People will not have potable water in their homes and they will not have water 
To flush their toilets.

The sanitation system, which frequently backs-up sewage ankle deep in 
Baghdad neighborhoods when the ailing pumps fail, will now have no pumps at all.
There will be epidemics as water treatment and water pumping will come 
to a halt.  Pregnant women, malnourished children, and the elderly will be 
the first to succumb. UNICEF estimates the excess child mortality in the 
last ten years has been more than 500,000 and that figure will climb steeply in 
the aftermath of another war. They are part of the "collateral damage" from 
the last war.

The health care system of Iraq cannot handle an emergency of this 
nature even if there were not thousands of victims of "collateral damage" as we have
promised a cruise missile every five minutes for the first 48 hours 
seeking out military, intelligence, and security forces around Baghdad, Basra, 
and Mosul, Iraq's largest cities.

Even though it is against the Geneva Conventions to target infrastructure that 
primarily serves civilians, it did not give us pause in the Gulf War and will 
not this time. If the U.S. pursues this war without the backing of 
the U.N. Security Council, it will undermine a half century of efforts by 
the world community to establish a foundation of humanitarian and human 
rights law that guide international behavior.  Such an act would also violate 
the U.N. Charter and make a mockery of the very institution we have helped 
to fashion in the hopes it would help prevent crimes against humanity.  
Many might define the consequences of such an attack on the population of 
Iraq as just that.

There was a lot that made me angry on that trip. I have worked in war 
zones before and I have been with civilians as they were bombed by U.S. 
supplied aircraft, but I don't think I've experienced anything on the magnitude 
of the catastrophe that awaits our attack in Iraq.

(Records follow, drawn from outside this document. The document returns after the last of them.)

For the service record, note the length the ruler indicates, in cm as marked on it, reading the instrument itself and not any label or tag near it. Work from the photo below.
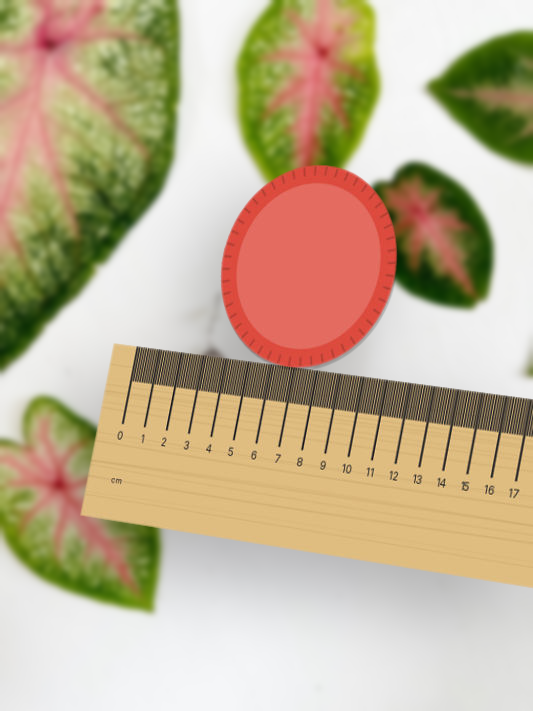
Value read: 7.5 cm
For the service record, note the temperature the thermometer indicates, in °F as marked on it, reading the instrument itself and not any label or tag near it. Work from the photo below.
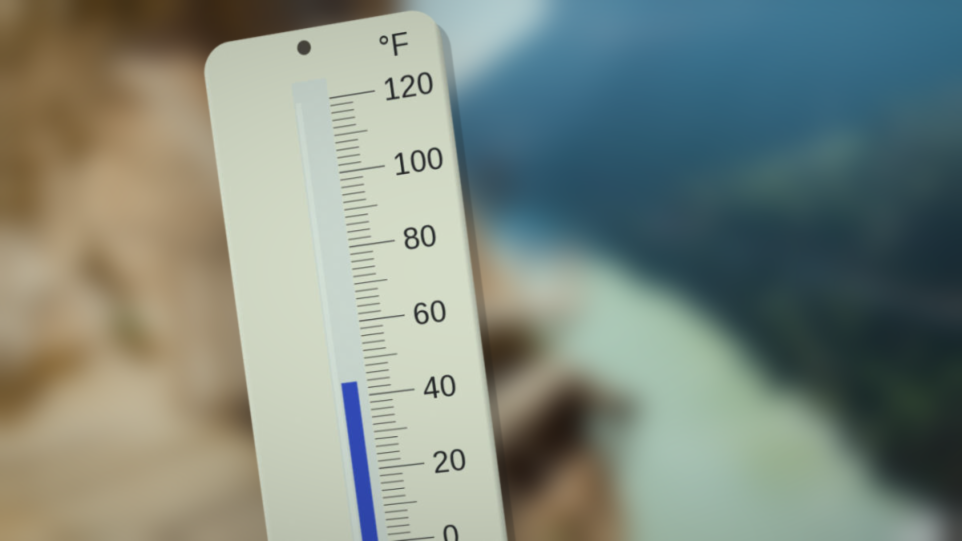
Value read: 44 °F
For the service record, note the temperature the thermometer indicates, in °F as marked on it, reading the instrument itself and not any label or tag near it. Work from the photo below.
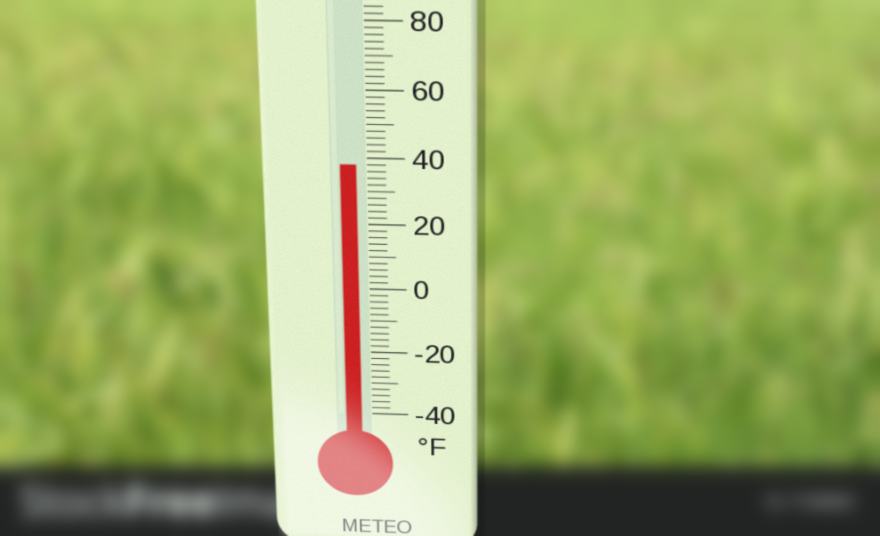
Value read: 38 °F
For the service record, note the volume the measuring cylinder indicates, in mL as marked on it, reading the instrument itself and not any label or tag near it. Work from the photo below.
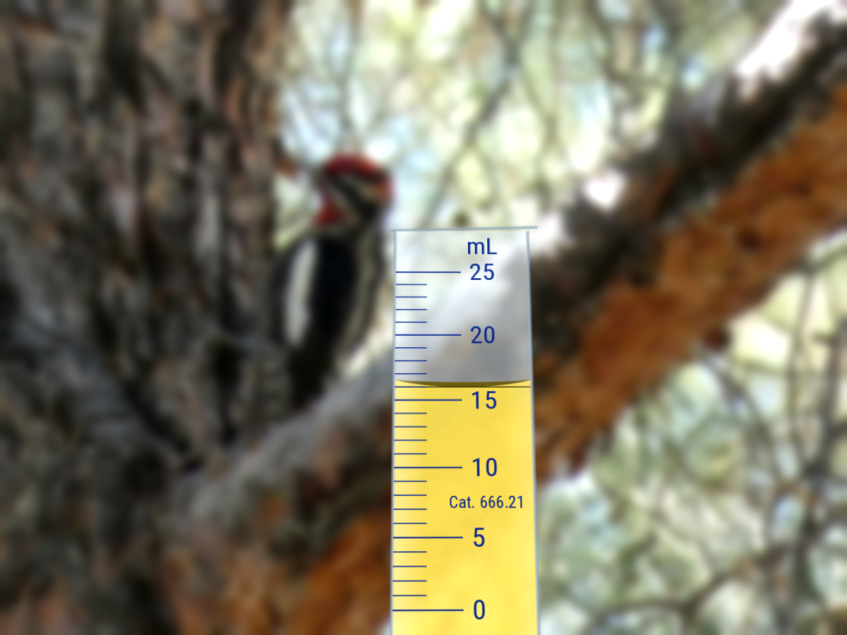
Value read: 16 mL
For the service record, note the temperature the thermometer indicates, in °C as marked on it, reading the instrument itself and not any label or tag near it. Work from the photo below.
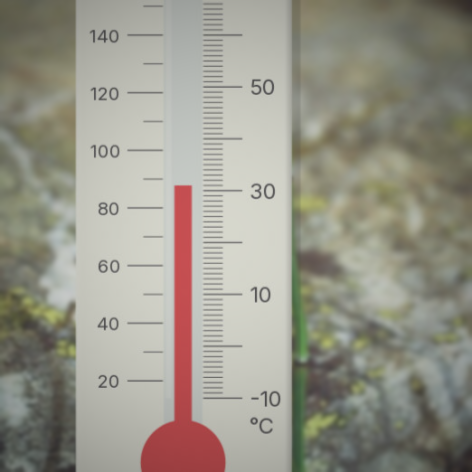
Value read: 31 °C
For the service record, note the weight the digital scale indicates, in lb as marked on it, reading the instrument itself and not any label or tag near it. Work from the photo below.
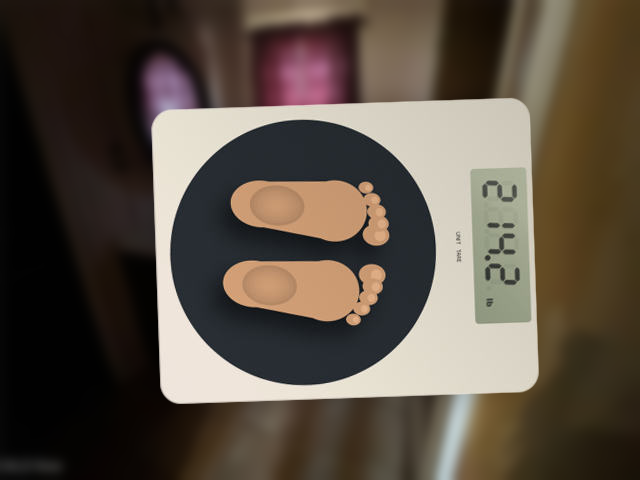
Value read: 214.2 lb
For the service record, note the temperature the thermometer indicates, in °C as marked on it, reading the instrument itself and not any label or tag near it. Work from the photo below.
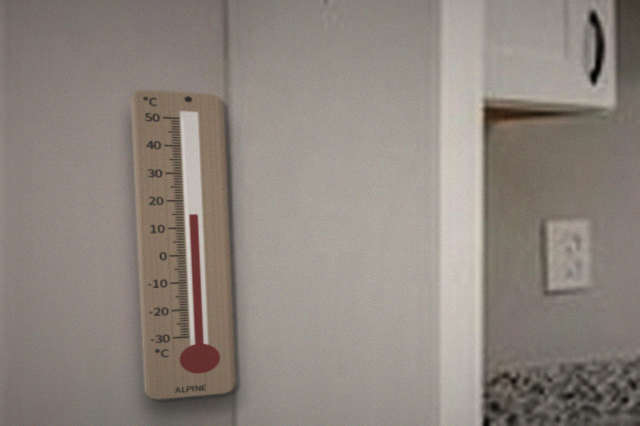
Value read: 15 °C
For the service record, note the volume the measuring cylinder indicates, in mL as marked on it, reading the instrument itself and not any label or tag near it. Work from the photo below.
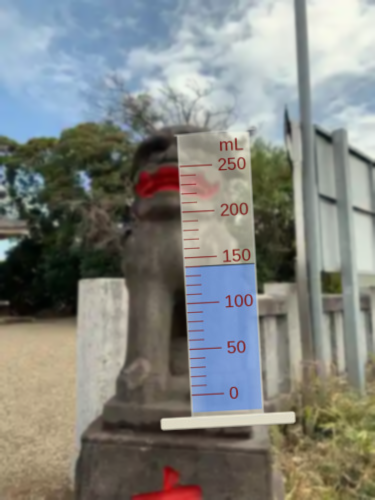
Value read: 140 mL
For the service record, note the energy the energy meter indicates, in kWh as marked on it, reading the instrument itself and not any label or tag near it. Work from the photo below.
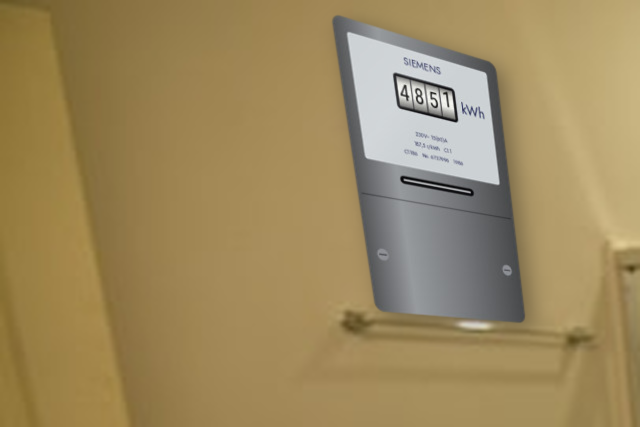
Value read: 4851 kWh
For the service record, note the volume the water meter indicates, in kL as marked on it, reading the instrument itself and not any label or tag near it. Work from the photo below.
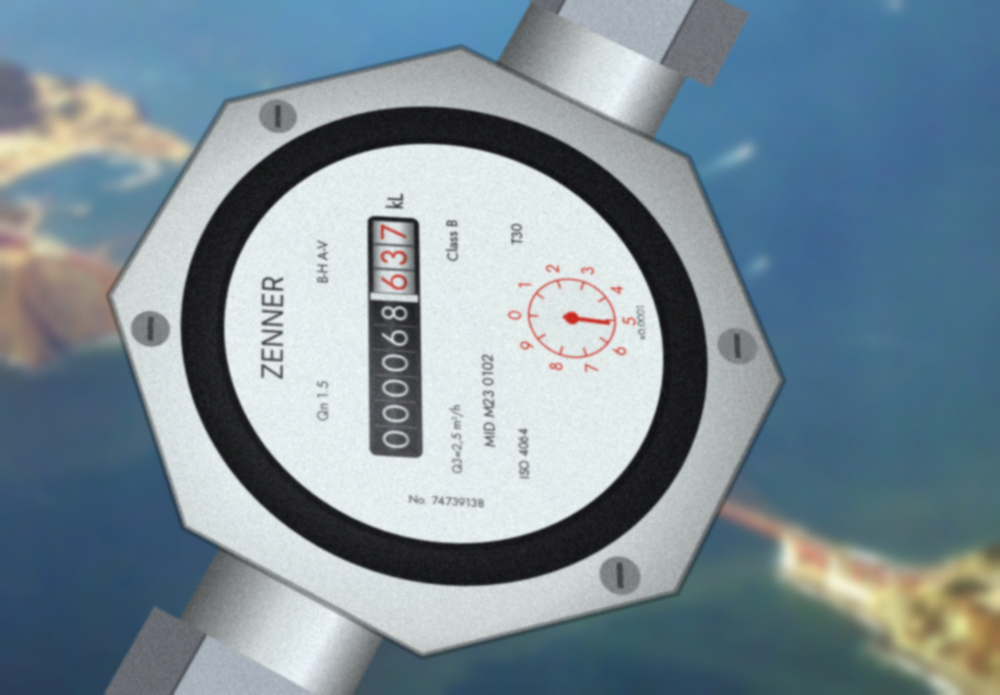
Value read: 68.6375 kL
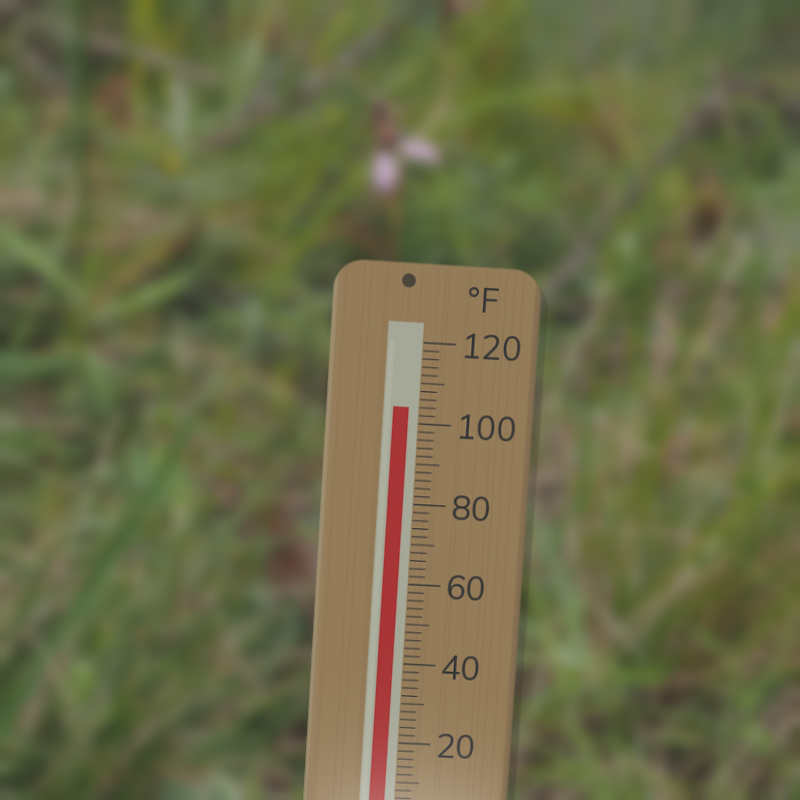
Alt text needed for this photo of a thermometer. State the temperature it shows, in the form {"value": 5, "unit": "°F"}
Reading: {"value": 104, "unit": "°F"}
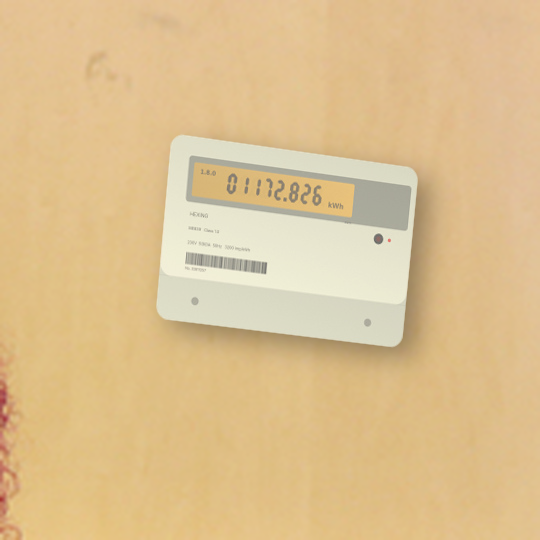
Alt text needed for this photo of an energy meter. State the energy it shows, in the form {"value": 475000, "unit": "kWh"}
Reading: {"value": 1172.826, "unit": "kWh"}
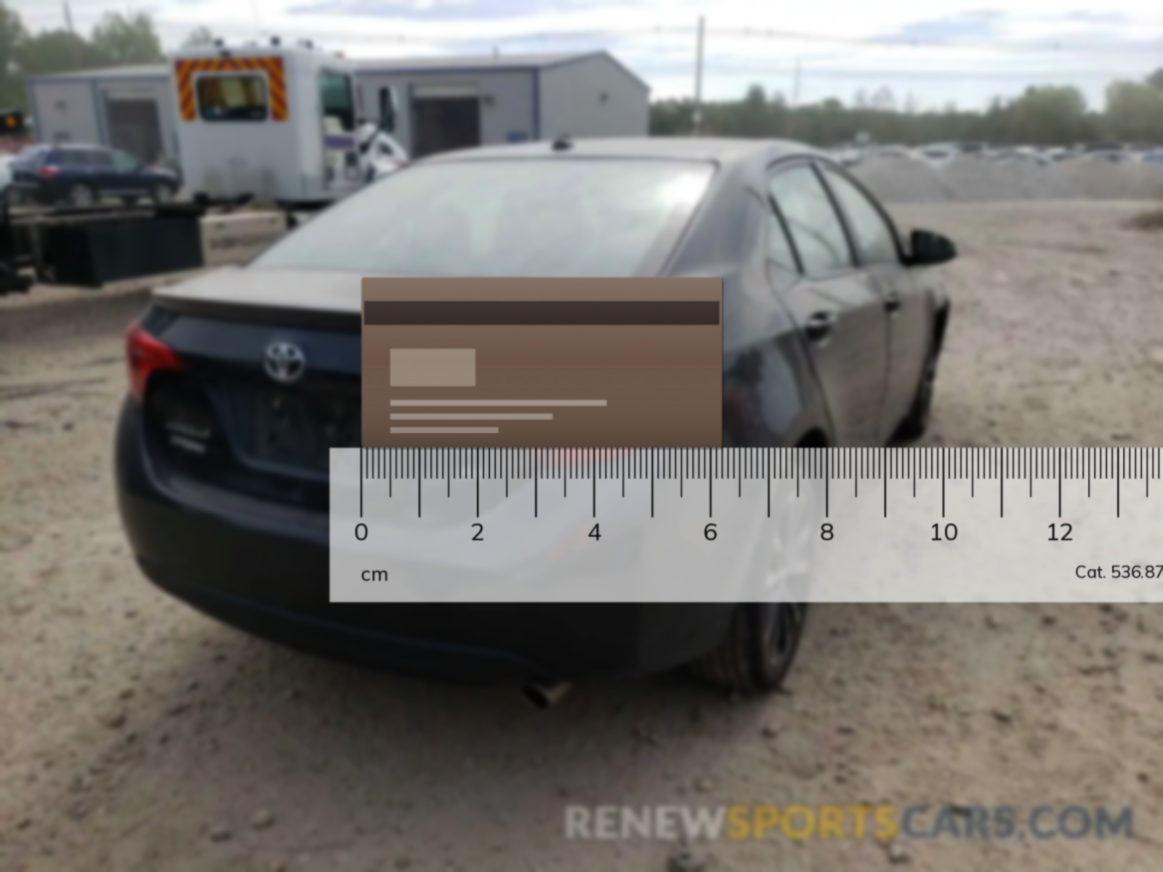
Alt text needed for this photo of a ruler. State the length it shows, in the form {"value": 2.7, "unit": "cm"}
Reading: {"value": 6.2, "unit": "cm"}
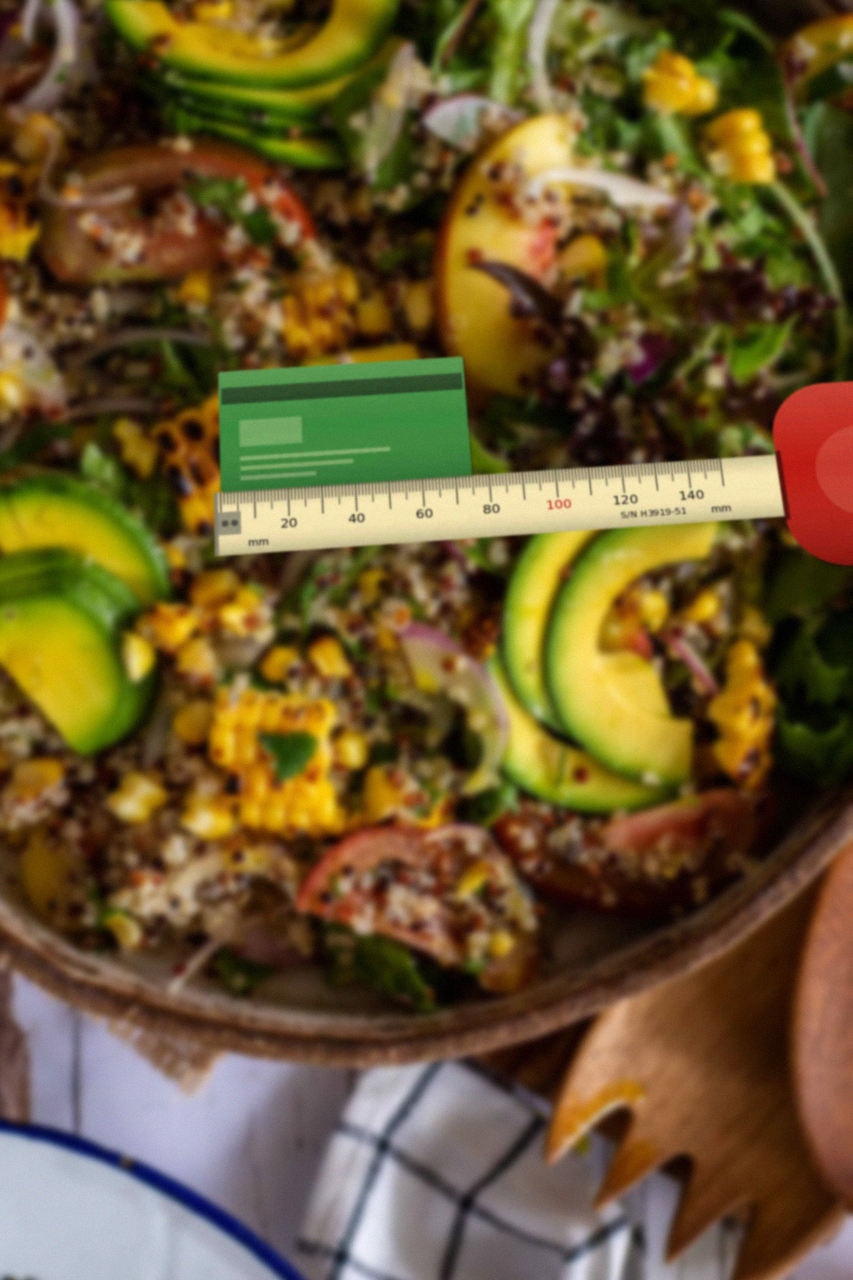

I have just described the basics without any of the horror scenarios 
such as the unleashing of weapons of mass destruction, civil war or retribution 
by mobs vying for power or revenge, or house to house fighting as Baghdad
becomes another Mogidishu or Jenin.

Saddam is a monster, there is no doubt about that.  He needs to be 
contained and many former U.N. weapons inspectors feel he has been 'defanged.' His
neighbors do not fear him any longer.  There are many Iraqis who want 
him removed but not by a U.S. war. We may be unleashing forces of hatred and
resentment that will haunt us for decades in every corner of the world. 
  
I can just hear Osama Bin Laden now, "Please President Bush, attack Iraq.
There's nothing better you could do to help the cause of Al Qaida!"